** Opening DATA FOR PROCESSING block **

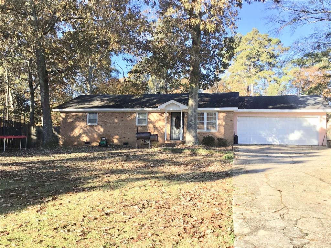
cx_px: 166
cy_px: 124
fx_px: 296
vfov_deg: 45.4
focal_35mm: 31
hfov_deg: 58.4
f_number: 2.4
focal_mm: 3.3
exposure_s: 1/384
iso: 25
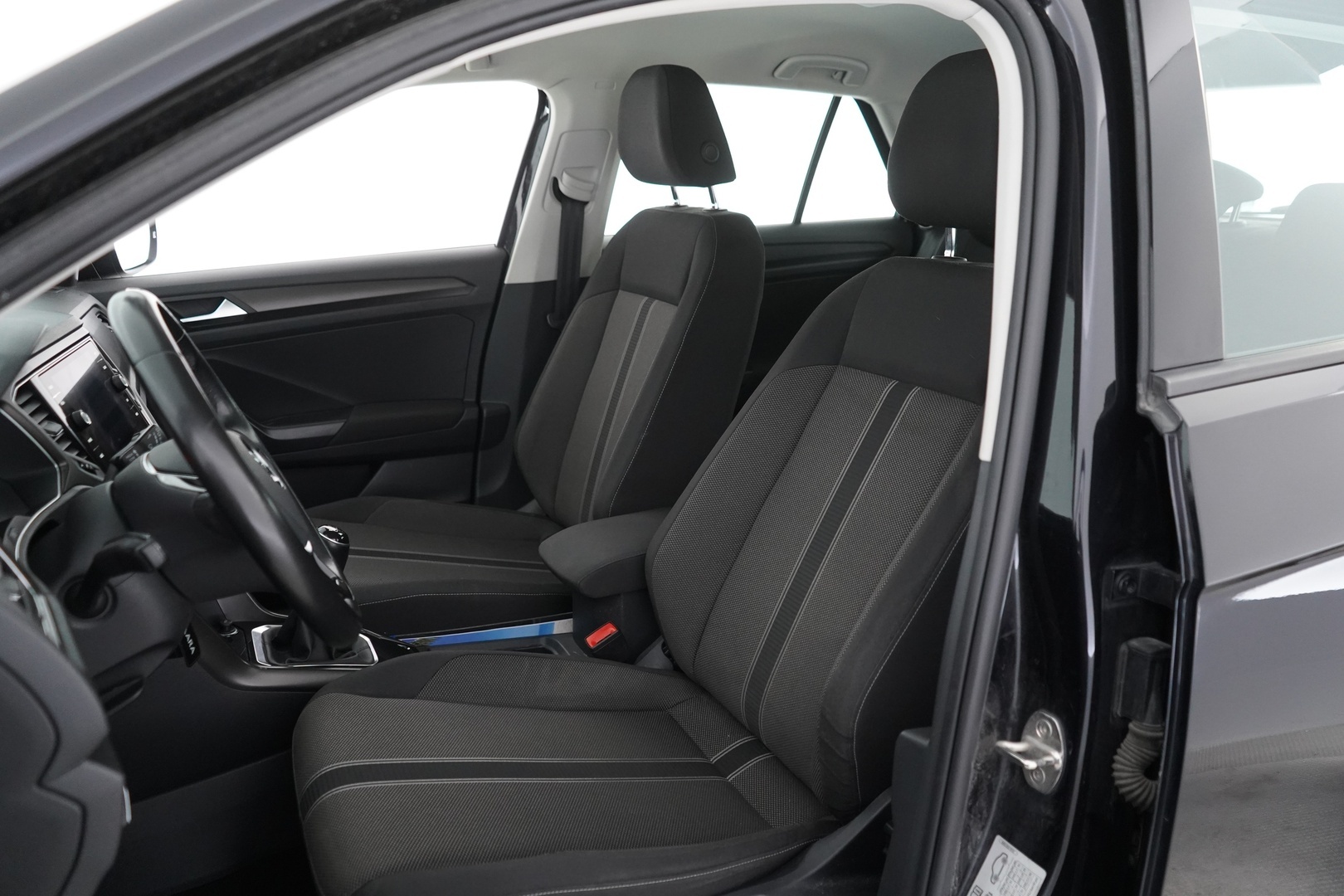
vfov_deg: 46.4
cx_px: 672
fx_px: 1045
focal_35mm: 28
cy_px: 448
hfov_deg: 65.5
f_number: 3.5
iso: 4000
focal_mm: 28
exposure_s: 1/40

** Closing DATA FOR PROCESSING block **

● **EXERCISE DESCRIPTION**
Repeat only the stretch of lines starting at the one containing "focal_35mm: 28" and running to the final line of the entries above.

● **SOLUTION TO THIS EXERCISE**
focal_35mm: 28
cy_px: 448
hfov_deg: 65.5
f_number: 3.5
iso: 4000
focal_mm: 28
exposure_s: 1/40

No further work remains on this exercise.